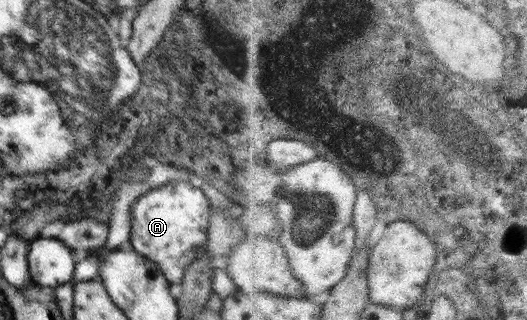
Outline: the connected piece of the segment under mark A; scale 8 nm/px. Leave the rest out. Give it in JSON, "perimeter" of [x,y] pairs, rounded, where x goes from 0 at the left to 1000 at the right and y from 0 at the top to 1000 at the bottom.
{"perimeter":[[[319,566],[313,578],[292,584],[288,572],[283,591],[268,613],[249,650],[249,741],[247,756],[250,775],[264,791],[266,800],[277,803],[302,831],[309,866],[323,888],[345,888],[347,863],[353,841],[368,822],[380,788],[395,775],[395,744],[402,716],[398,713],[398,628],[381,588],[366,569]]]}

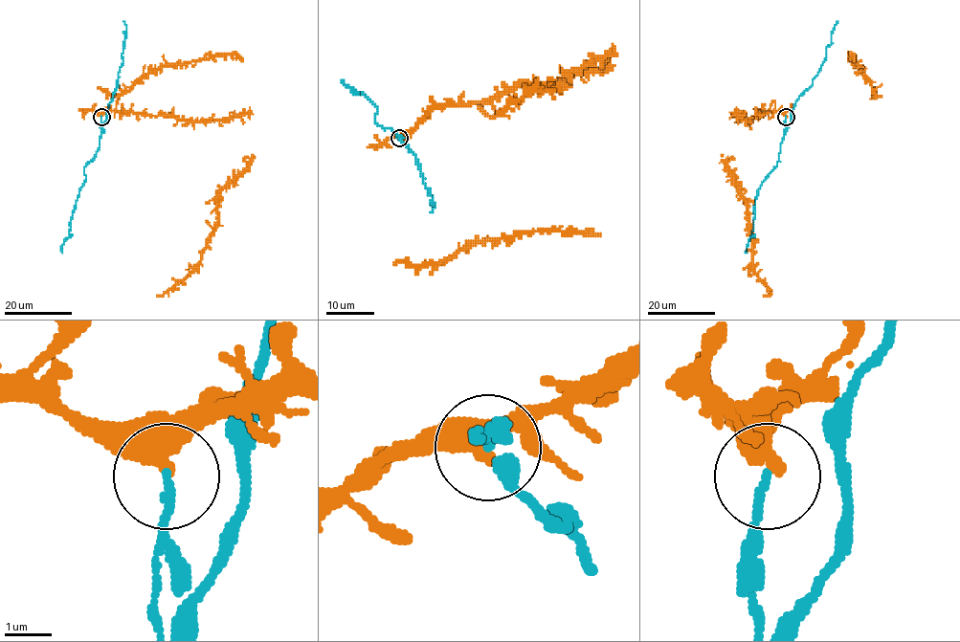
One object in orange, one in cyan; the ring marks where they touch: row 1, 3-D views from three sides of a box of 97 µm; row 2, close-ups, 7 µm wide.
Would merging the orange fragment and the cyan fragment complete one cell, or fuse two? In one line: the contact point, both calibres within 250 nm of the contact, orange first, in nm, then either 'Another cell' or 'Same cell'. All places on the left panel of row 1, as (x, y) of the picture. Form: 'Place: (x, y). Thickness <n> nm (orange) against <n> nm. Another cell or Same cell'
Place: (101, 117). Thickness 380 nm (orange) against 180 nm. Another cell

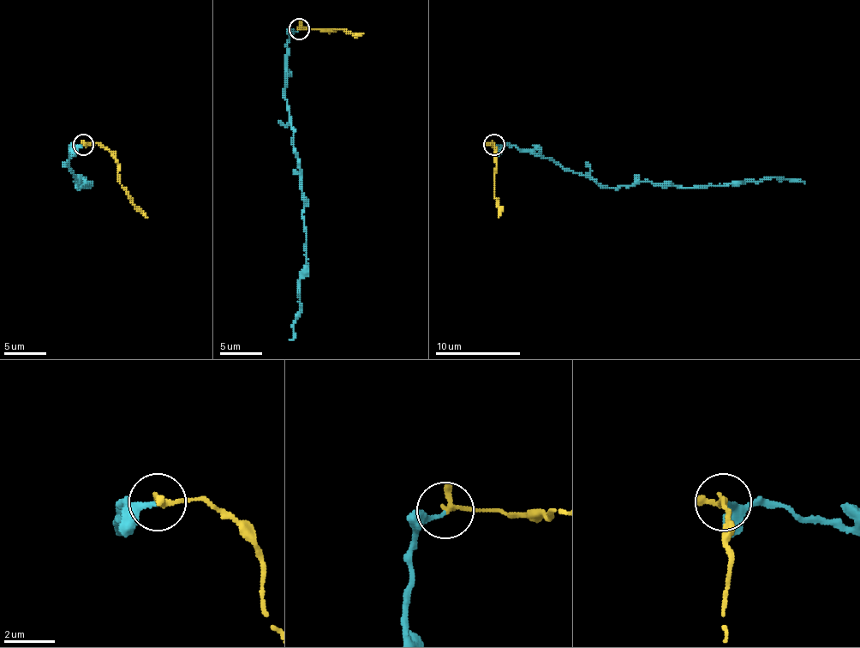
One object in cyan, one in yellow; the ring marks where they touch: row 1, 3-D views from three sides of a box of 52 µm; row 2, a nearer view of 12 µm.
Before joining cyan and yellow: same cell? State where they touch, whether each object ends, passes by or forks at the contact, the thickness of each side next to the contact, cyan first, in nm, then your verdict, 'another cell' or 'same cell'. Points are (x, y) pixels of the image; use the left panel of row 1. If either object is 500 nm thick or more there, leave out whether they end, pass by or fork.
(83, 145) | cyan ends | yellow ends | 190/280 nm | another cell

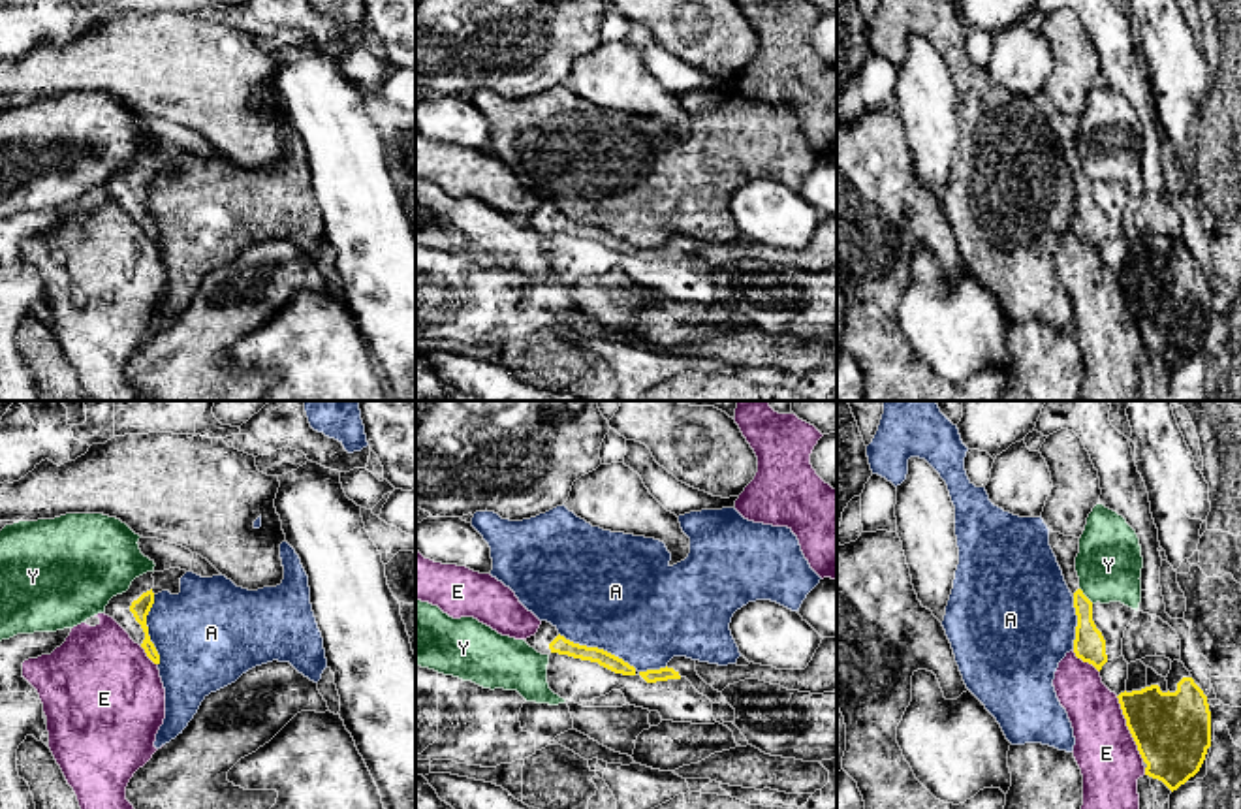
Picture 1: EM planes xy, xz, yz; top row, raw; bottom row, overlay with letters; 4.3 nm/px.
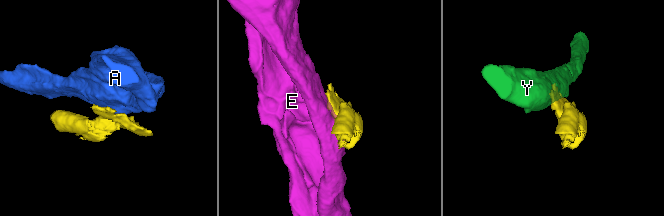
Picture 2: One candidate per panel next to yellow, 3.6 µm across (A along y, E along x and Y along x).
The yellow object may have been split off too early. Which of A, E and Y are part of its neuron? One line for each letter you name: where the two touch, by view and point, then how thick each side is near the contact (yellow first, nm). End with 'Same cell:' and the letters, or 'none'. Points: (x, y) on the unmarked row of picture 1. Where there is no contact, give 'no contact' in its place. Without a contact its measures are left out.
Same cell: none

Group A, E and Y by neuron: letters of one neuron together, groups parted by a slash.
A / E / Y

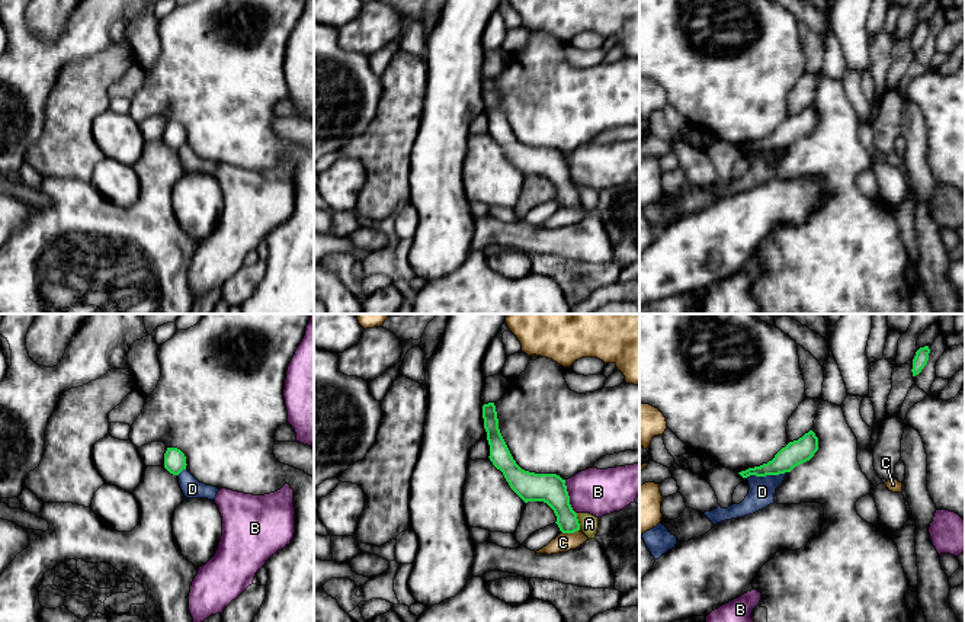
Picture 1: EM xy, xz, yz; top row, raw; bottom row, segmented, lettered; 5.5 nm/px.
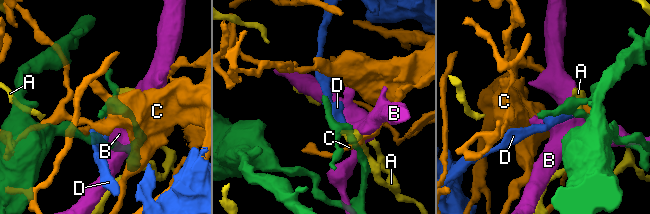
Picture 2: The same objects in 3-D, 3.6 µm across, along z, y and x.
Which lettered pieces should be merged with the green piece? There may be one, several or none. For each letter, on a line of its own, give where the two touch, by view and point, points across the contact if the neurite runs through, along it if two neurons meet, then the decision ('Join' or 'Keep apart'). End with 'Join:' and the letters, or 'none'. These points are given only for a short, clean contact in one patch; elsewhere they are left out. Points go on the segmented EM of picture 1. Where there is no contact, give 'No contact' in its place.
A: Touches green at xz (577, 522). Keep apart
B: Touches green at xz (568, 497). Keep apart
C: Touches green at xz (570, 532). Boundary: xz (579, 529), (561, 532). Keep apart
D: Touches green at yz (765, 475). Boundary: yz (786, 471), (747, 475), (744, 478). Keep apart
Join: none

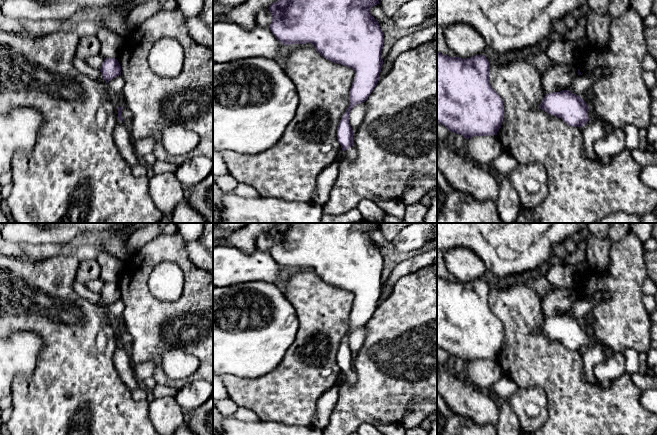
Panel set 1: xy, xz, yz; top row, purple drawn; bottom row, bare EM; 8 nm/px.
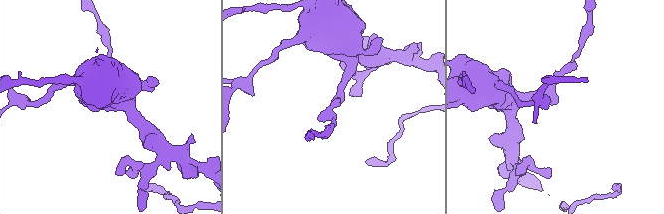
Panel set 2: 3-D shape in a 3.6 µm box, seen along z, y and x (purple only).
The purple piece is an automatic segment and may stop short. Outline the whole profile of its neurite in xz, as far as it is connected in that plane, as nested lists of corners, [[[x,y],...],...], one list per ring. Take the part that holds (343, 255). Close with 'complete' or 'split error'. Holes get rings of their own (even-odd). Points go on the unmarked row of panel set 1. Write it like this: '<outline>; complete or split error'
[[[278,223],[268,232],[273,242],[269,252],[283,269],[311,267],[324,282],[354,294],[349,330],[337,351],[342,380],[350,385],[357,381],[353,371],[354,355],[349,347],[350,335],[370,320],[379,305],[383,289],[383,256],[370,237],[370,233],[377,228],[379,223]]]; split error

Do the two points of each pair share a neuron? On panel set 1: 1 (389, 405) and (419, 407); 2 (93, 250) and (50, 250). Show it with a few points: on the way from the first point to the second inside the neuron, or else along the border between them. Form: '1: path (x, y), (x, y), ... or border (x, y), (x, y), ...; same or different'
1: border (426, 399), (412, 401), (400, 423); different
2: path (82, 250), (61, 249); same

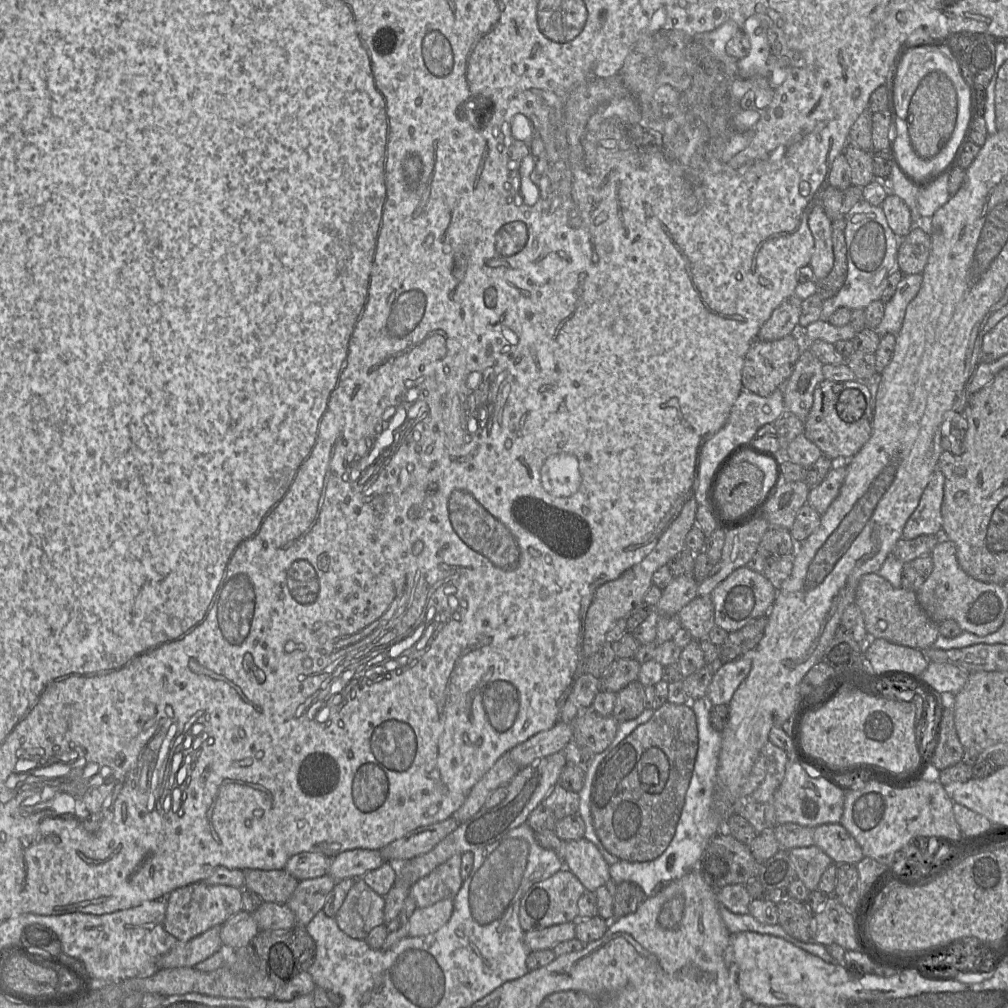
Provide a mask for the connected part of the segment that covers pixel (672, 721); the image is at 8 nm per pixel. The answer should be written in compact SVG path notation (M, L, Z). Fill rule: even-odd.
M666 702L654 710L648 722L639 725L599 764L591 787L590 812L595 833L602 846L611 855L631 862L646 862L659 857L672 841L676 826L685 804L698 750L697 720L690 702L674 704ZM649 748L659 748L668 758L669 777L664 789L658 794L645 791L640 782L640 759Z

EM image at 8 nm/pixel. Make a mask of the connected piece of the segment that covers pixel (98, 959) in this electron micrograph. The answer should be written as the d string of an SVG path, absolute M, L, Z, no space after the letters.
M155 899L141 903L140 905L118 910L111 913L95 915L83 912L71 912L59 915L35 914L19 921L19 927L27 927L31 924L40 924L54 931L60 941L62 952L83 962L86 971L96 984L119 982L130 977L144 977L157 969L157 960L177 945L178 940L168 933L164 927L166 913L166 900Z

** What is needed **
Each line above is to be duplicated exactly, and the pictures are to be omitted.

** Response area **
Outline: the connected piece of the segment under mark A; scale 8 nm/px. Leave the rest out. Give it in JSON, "perimeter" of [x,y] pairs, rounded, where x goes from 0 at the left to 1000 at the right and y from 0 at the top to 1000 at the bottom.
{"perimeter":[[[319,566],[313,578],[292,584],[288,572],[283,591],[268,613],[249,650],[249,741],[247,756],[250,775],[264,791],[266,800],[277,803],[302,831],[309,866],[323,888],[345,888],[347,863],[353,841],[368,822],[380,788],[395,775],[395,744],[402,716],[398,713],[398,628],[381,588],[366,569]]]}

One object in orange, one in cyan; the ring marks where they touch: row 1, 3-D views from three sides of a box of 97 µm; row 2, close-ups, 7 µm wide.
Would merging the orange fragment and the cyan fragment complete one cell, or fuse two? In one line: the contact point, both calibres within 250 nm of the contact, orange first, in nm, then either 'Another cell' or 'Same cell'. All places on the left panel of row 1, as (x, y) of the picture. Form: 'Place: (x, y). Thickness <n> nm (orange) against <n> nm. Another cell or Same cell'
Place: (101, 117). Thickness 380 nm (orange) against 180 nm. Another cell

One object in cyan, one in yellow; the ring marks where they touch: row 1, 3-D views from three sides of a box of 52 µm; row 2, a nearer view of 12 µm.
Before joining cyan and yellow: same cell? State where they touch, whether each object ends, passes by or forks at the contact, the thickness of each side next to the contact, cyan first, in nm, then your verdict, 'another cell' or 'same cell'. Points are (x, y) pixels of the image; use the left panel of row 1. If either object is 500 nm thick or more there, leave out whether they end, pass by or fork.
(83, 145) | cyan ends | yellow ends | 190/280 nm | another cell

Picture 1: EM planes xy, xz, yz; top row, raw; bottom row, overlay with letters; 4.3 nm/px.
Picture 2: One candidate per panel next to yellow, 3.6 µm across (A along y, E along x and Y along x).
The yellow object may have been split off too early. Which of A, E and Y are part of its neuron? One line for each letter you name: where the two touch, by view and point, then how thick each side is near the contact (yellow first, nm). End with 'Same cell:' and the letters, or 'none'. Points: (x, y) on the unmarked row of picture 1. Where there is no contact, give 'no contact' in its place. Without a contact its measures are left out.
Same cell: none

Group A, E and Y by neuron: letters of one neuron together, groups parted by a slash.
A / E / Y

Picture 1: EM xy, xz, yz; top row, raw; bottom row, segmented, lettered; 5.5 nm/px.
Picture 2: The same objects in 3-D, 3.6 µm across, along z, y and x.
Which lettered pieces should be merged with the green piece? There may be one, several or none. For each letter, on a line of its own, give where the two touch, by view and point, points across the contact if the neurite runs through, along it if two neurons meet, then the decision ('Join' or 'Keep apart'). End with 'Join:' and the letters, or 'none'. These points are given only for a short, clean contact in one patch; elsewhere they are left out. Points go on the segmented EM of picture 1. Where there is no contact, give 'No contact' in its place.
A: Touches green at xz (577, 522). Keep apart
B: Touches green at xz (568, 497). Keep apart
C: Touches green at xz (570, 532). Boundary: xz (579, 529), (561, 532). Keep apart
D: Touches green at yz (765, 475). Boundary: yz (786, 471), (747, 475), (744, 478). Keep apart
Join: none

Panel set 1: xy, xz, yz; top row, purple drawn; bottom row, bare EM; 8 nm/px.
Panel set 2: 3-D shape in a 3.6 µm box, seen along z, y and x (purple only).
The purple piece is an automatic segment and may stop short. Outline the whole profile of its neurite in xz, as far as it is connected in that plane, as nested lists of corners, [[[x,y],...],...], one list per ring. Take the part that holds (343, 255). Close with 'complete' or 'split error'. Holes get rings of their own (even-odd). Points go on the unmarked row of panel set 1. Write it like this: '<outline>; complete or split error'
[[[278,223],[268,232],[273,242],[269,252],[283,269],[311,267],[324,282],[354,294],[349,330],[337,351],[342,380],[350,385],[357,381],[353,371],[354,355],[349,347],[350,335],[370,320],[379,305],[383,289],[383,256],[370,237],[370,233],[377,228],[379,223]]]; split error

Do the two points of each pair share a neuron? On panel set 1: 1 (389, 405) and (419, 407); 2 (93, 250) and (50, 250). Show it with a few points: on the way from the first point to the second inside the neuron, or else along the border between them. Form: '1: path (x, y), (x, y), ... or border (x, y), (x, y), ...; same or different'
1: border (426, 399), (412, 401), (400, 423); different
2: path (82, 250), (61, 249); same

Provide a mask for the connected part of the segment that covers pixel (672, 721); the image is at 8 nm per pixel. The answer should be written in compact SVG path notation (M, L, Z). Fill rule: even-odd.
M666 702L654 710L648 722L639 725L599 764L591 787L590 812L595 833L602 846L611 855L631 862L646 862L659 857L672 841L676 826L685 804L698 750L697 720L690 702L674 704ZM649 748L659 748L668 758L669 777L664 789L658 794L645 791L640 782L640 759Z

EM image at 8 nm/pixel. Make a mask of the connected piece of the segment that covers pixel (98, 959) in this electron micrograph. The answer should be written as the d string of an SVG path, absolute M, L, Z, no space after the letters.
M155 899L141 903L140 905L118 910L111 913L95 915L83 912L71 912L59 915L35 914L19 921L19 927L27 927L31 924L40 924L54 931L60 941L62 952L83 962L86 971L96 984L119 982L130 977L144 977L157 969L157 960L177 945L178 940L168 933L164 927L166 913L166 900Z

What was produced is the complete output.